> **Work task**
What you return must match the data below exactly, minus any pictures.

[Collected data]
--
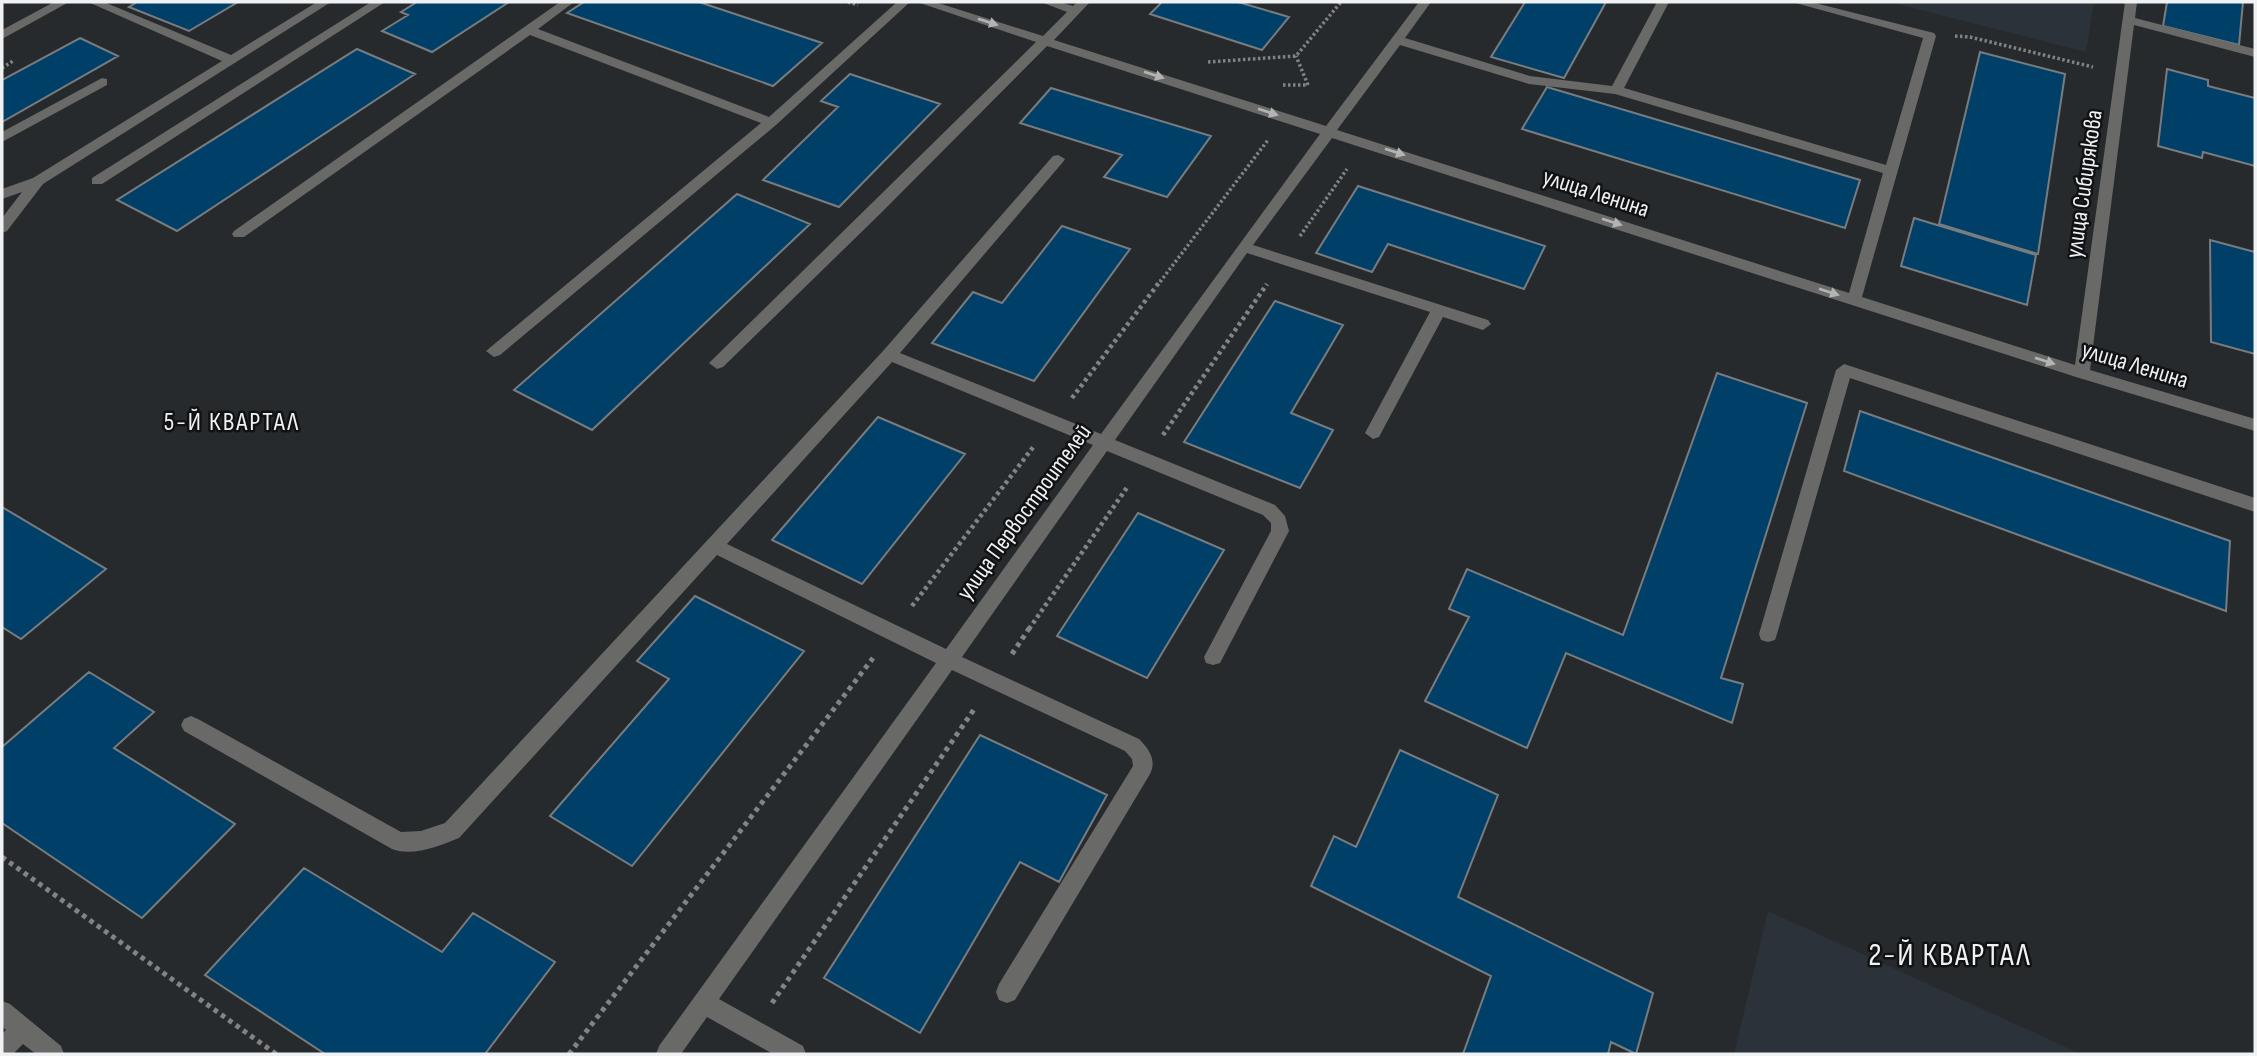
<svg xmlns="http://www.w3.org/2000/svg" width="2257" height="1056" font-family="'Sofia Sans Condensed',sans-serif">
<rect width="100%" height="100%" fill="#272a2c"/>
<path fill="#2b3239" d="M1889 2H2094L2086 52Z
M1768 911 2081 1054H1734Z"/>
<path fill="#004068" stroke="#797c7f" stroke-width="2" d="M137 2H238L189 31 129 7Z
M417 2H509L432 52 382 31 408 15 401 12Z
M584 2H699L822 43 773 86 567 13Z
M1162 2H1238L1289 17 1262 50 1150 14Z
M1525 2H1606L1564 78 1491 57Z
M2167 2H2243L2239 45 2163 26Z
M80 38 118 56 2 122V80Z
M357 49 415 74 177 231 117 200Z
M1980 52 2065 74 2038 254 1939 224Z
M2167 69 2208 80V86L2255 98V166L2203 152 2202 158 2158 146Z
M850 74 940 104 839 207 763 180 838 107 821 101Z
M1547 87 1860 180 1845 228 1522 129Z
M1051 88 1211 136 1167 197 1104 177 1122 155 1020 123Z
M1358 186 1545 246 1524 289 1388 244 1372 272 1316 253Z
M737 194 810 224 592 430 514 390Z
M1914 218 2036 255 2027 305 1901 266Z
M1062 226 1130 249 1034 381 932 343 973 292 1002 303Z
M2210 240 2255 252V354L2211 342Z
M1275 301 1343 325 1291 413 1333 430 1300 488 1184 442Z
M1717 373 1807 403 1721 678 1743 684 1732 723 1566 653 1527 748 1425 701 1469 617 1449 609 1467 569 1623 635Z
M1860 411 2230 541 2226 611 1844 471Z
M878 417 965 454 862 584 772 540Z
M2 507 106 569 21 639 2 627Z
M1138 513 1224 550 1147 678 1057 636Z
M695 596 804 651 632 866 550 816 669 679 637 661Z
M89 672 154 712 114 748 235 824 142 918 2 823V747Z
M980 735 1107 795 1059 882 1020 862 920 1033 824 978Z
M1400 750 1498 795 1458 897 1653 993 1636 1054 1611 1042 1608 1054H1463L1491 976 1311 886 1334 836 1356 847Z
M304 868 442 952 473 913 555 962 485 1054H325L205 975Z"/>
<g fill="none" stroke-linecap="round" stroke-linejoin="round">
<path stroke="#818385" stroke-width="3.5" stroke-dasharray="2.5 2.5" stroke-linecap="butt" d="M848 2 858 5
M1955 36 1970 37 2093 67
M1208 62 1296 56 1341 2
M2 68 13 61
M1283 85H1308L1296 56
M1300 236 1347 169
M1160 282 1268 140"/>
<path stroke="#818385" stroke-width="4.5" stroke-dasharray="3.5 3.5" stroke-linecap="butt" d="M1072 398 1161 280
M1163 435 1267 284
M912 606 1034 446
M1029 629 1128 486"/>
<path stroke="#818385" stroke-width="5" stroke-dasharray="4.5 4.5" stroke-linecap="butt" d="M1012 654 1030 627
M2 857 276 1054
M772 1003 975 708
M569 1054 873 658"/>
<path fill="#696967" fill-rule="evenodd" d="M54 2H69L2 39V30Z
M88 2H104L231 55 317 2H331L43 184 7 231 2 233V218L22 192 2 199V189L33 178 222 61Z
M371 2H385L102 184H92V178Z
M560 2H574L538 29 769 117 897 2H910L776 125 500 355 494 357 486 351 761 123 530 35 244 237H234L232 234 234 231Z
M917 2H935L1043 36 1067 12 1041 2H1059L1073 6 1077 2H1090L1054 40 1326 126 1419 2H1431L1405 38 1530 76 1612 86 1657 2H1669L1624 88 1886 165 1923 38 1792 2H1811L1934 33 1936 36 1862 297 2075 365 2125 2H2137L2135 18 2255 49V57L2134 25 2090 370 2255 419V431L2076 377 1332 138 1253 245 1488 320 1491 324 1483 330 1443 317 1379 437 1373 439 1365 433 1430 312 1247 253 1115 440 1275 505 1285 516 1289 531 1220 663 1213 665 1206 663 1204 657 1271 531V523L1263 515 1107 451 962 657 1139 739C1149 749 1157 760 1150 774L1015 1000 1007 1003 999 1000 996 992 999 984 1133 766 1132 759 1125 751 952 670 719 999 803 1046 806 1054H773L707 1017 681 1054H656L659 1046 936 663 717 555 459 838C439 846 413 857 392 849L184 731 181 725 184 719 191 716 198 719 401 832 421 831 445 823 883 351 1053 156 1058 155 1065 159 1063 162 900 353 1101 434 1320 134 1047 46 882 212 723 367 717 369 709 363 1036 42ZM1400 45 1529 84 1615 94 1883 173 1849 293 1337 130ZM892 362 1093 445 946 649 727 544Z
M102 78 107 79V85L2 142V132Z
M1844 364 2255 498V512L1850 378 1777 634 1775 640 1768 642 1761 640 1759 634 1836 370Z
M2 1001 10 1004 61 1046 64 1054H36L23 1044 13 1054H2V1034L6 1030 2 1026Z"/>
</g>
<defs><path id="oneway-solid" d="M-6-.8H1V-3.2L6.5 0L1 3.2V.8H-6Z" transform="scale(1.75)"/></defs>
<g fill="#b3b4b4">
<use href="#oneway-solid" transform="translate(988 22) rotate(18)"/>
<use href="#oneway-solid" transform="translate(1154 75) rotate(18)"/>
<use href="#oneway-solid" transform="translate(1268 112) rotate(18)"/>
<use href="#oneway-solid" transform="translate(1395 152) rotate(18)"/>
<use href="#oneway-solid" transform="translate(1612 222) rotate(18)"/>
<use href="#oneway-solid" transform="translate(1829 292) rotate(18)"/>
<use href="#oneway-solid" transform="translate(2045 361) rotate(18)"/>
</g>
<g text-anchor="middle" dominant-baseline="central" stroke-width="5" stroke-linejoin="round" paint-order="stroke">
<g font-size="24" fill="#eff1f3" stroke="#111213">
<text transform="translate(2084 184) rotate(-82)">улица Сибирякова</text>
<text transform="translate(1596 193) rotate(18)">улица Ленина</text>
<text transform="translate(2135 365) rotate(17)">улица Ленина</text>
<text transform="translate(1024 512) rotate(-54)">улица Первостроителей</text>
</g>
<g font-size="26" letter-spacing="2" fill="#eff1f3" stroke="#111213">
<text x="232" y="422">5-Й КВАРТАЛ</text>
</g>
<g font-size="32" letter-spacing="2" fill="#eff1f3" stroke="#111213">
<text x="1950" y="955">2-Й КВАРТАЛ</text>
</g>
</g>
<rect width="2257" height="1056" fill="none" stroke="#eff1f3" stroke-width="7"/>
</svg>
--
> **The completed task**
<svg xmlns="http://www.w3.org/2000/svg" width="2257" height="1056" font-family="'Sofia Sans Condensed',sans-serif">
<rect width="100%" height="100%" fill="#272a2c"/>
<path fill="#2b3239" d="M1889 2H2094L2086 52Z
M1768 911 2081 1054H1734Z"/>
<path fill="#004068" stroke="#797c7f" stroke-width="2" d="M137 2H238L189 31 129 7Z
M417 2H509L432 52 382 31 408 15 401 12Z
M584 2H699L822 43 773 86 567 13Z
M1162 2H1238L1289 17 1262 50 1150 14Z
M1525 2H1606L1564 78 1491 57Z
M2167 2H2243L2239 45 2163 26Z
M80 38 118 56 2 122V80Z
M357 49 415 74 177 231 117 200Z
M1980 52 2065 74 2038 254 1939 224Z
M2167 69 2208 80V86L2255 98V166L2203 152 2202 158 2158 146Z
M850 74 940 104 839 207 763 180 838 107 821 101Z
M1547 87 1860 180 1845 228 1522 129Z
M1051 88 1211 136 1167 197 1104 177 1122 155 1020 123Z
M1358 186 1545 246 1524 289 1388 244 1372 272 1316 253Z
M737 194 810 224 592 430 514 390Z
M1914 218 2036 255 2027 305 1901 266Z
M1062 226 1130 249 1034 381 932 343 973 292 1002 303Z
M2210 240 2255 252V354L2211 342Z
M1275 301 1343 325 1291 413 1333 430 1300 488 1184 442Z
M1717 373 1807 403 1721 678 1743 684 1732 723 1566 653 1527 748 1425 701 1469 617 1449 609 1467 569 1623 635Z
M1860 411 2230 541 2226 611 1844 471Z
M878 417 965 454 862 584 772 540Z
M2 507 106 569 21 639 2 627Z
M1138 513 1224 550 1147 678 1057 636Z
M695 596 804 651 632 866 550 816 669 679 637 661Z
M89 672 154 712 114 748 235 824 142 918 2 823V747Z
M980 735 1107 795 1059 882 1020 862 920 1033 824 978Z
M1400 750 1498 795 1458 897 1653 993 1636 1054 1611 1042 1608 1054H1463L1491 976 1311 886 1334 836 1356 847Z
M304 868 442 952 473 913 555 962 485 1054H325L205 975Z"/>
<g fill="none" stroke-linecap="round" stroke-linejoin="round">
<path stroke="#818385" stroke-width="3.5" stroke-dasharray="2.5 2.5" stroke-linecap="butt" d="M848 2 858 5
M1955 36 1970 37 2093 67
M1208 62 1296 56 1341 2
M2 68 13 61
M1283 85H1308L1296 56
M1300 236 1347 169
M1160 282 1268 140"/>
<path stroke="#818385" stroke-width="4.5" stroke-dasharray="3.5 3.5" stroke-linecap="butt" d="M1072 398 1161 280
M1163 435 1267 284
M912 606 1034 446
M1029 629 1128 486"/>
<path stroke="#818385" stroke-width="5" stroke-dasharray="4.5 4.5" stroke-linecap="butt" d="M1012 654 1030 627
M2 857 276 1054
M772 1003 975 708
M569 1054 873 658"/>
<path fill="#696967" fill-rule="evenodd" d="M54 2H69L2 39V30Z
M88 2H104L231 55 317 2H331L43 184 7 231 2 233V218L22 192 2 199V189L33 178 222 61Z
M371 2H385L102 184H92V178Z
M560 2H574L538 29 769 117 897 2H910L776 125 500 355 494 357 486 351 761 123 530 35 244 237H234L232 234 234 231Z
M917 2H935L1043 36 1067 12 1041 2H1059L1073 6 1077 2H1090L1054 40 1326 126 1419 2H1431L1405 38 1530 76 1612 86 1657 2H1669L1624 88 1886 165 1923 38 1792 2H1811L1934 33 1936 36 1862 297 2075 365 2125 2H2137L2135 18 2255 49V57L2134 25 2090 370 2255 419V431L2076 377 1332 138 1253 245 1488 320 1491 324 1483 330 1443 317 1379 437 1373 439 1365 433 1430 312 1247 253 1115 440 1275 505 1285 516 1289 531 1220 663 1213 665 1206 663 1204 657 1271 531V523L1263 515 1107 451 962 657 1139 739C1149 749 1157 760 1150 774L1015 1000 1007 1003 999 1000 996 992 999 984 1133 766 1132 759 1125 751 952 670 719 999 803 1046 806 1054H773L707 1017 681 1054H656L659 1046 936 663 717 555 459 838C439 846 413 857 392 849L184 731 181 725 184 719 191 716 198 719 401 832 421 831 445 823 883 351 1053 156 1058 155 1065 159 1063 162 900 353 1101 434 1320 134 1047 46 882 212 723 367 717 369 709 363 1036 42ZM1400 45 1529 84 1615 94 1883 173 1849 293 1337 130ZM892 362 1093 445 946 649 727 544Z
M102 78 107 79V85L2 142V132Z
M1844 364 2255 498V512L1850 378 1777 634 1775 640 1768 642 1761 640 1759 634 1836 370Z
M2 1001 10 1004 61 1046 64 1054H36L23 1044 13 1054H2V1034L6 1030 2 1026Z"/>
</g>
<defs><path id="oneway-solid" d="M-6-.8H1V-3.2L6.5 0L1 3.2V.8H-6Z" transform="scale(1.75)"/></defs>
<g fill="#b3b4b4">
<use href="#oneway-solid" transform="translate(988 22) rotate(18)"/>
<use href="#oneway-solid" transform="translate(1154 75) rotate(18)"/>
<use href="#oneway-solid" transform="translate(1268 112) rotate(18)"/>
<use href="#oneway-solid" transform="translate(1395 152) rotate(18)"/>
<use href="#oneway-solid" transform="translate(1612 222) rotate(18)"/>
<use href="#oneway-solid" transform="translate(1829 292) rotate(18)"/>
<use href="#oneway-solid" transform="translate(2045 361) rotate(18)"/>
</g>
<g text-anchor="middle" dominant-baseline="central" stroke-width="5" stroke-linejoin="round" paint-order="stroke">
<g font-size="24" fill="#eff1f3" stroke="#111213">
<text transform="translate(2084 184) rotate(-82)">улица Сибирякова</text>
<text transform="translate(1596 193) rotate(18)">улица Ленина</text>
<text transform="translate(2135 365) rotate(17)">улица Ленина</text>
<text transform="translate(1024 512) rotate(-54)">улица Первостроителей</text>
</g>
<g font-size="26" letter-spacing="2" fill="#eff1f3" stroke="#111213">
<text x="232" y="422">5-Й КВАРТАЛ</text>
</g>
<g font-size="32" letter-spacing="2" fill="#eff1f3" stroke="#111213">
<text x="1950" y="955">2-Й КВАРТАЛ</text>
</g>
</g>
<rect width="2257" height="1056" fill="none" stroke="#eff1f3" stroke-width="7"/>
</svg>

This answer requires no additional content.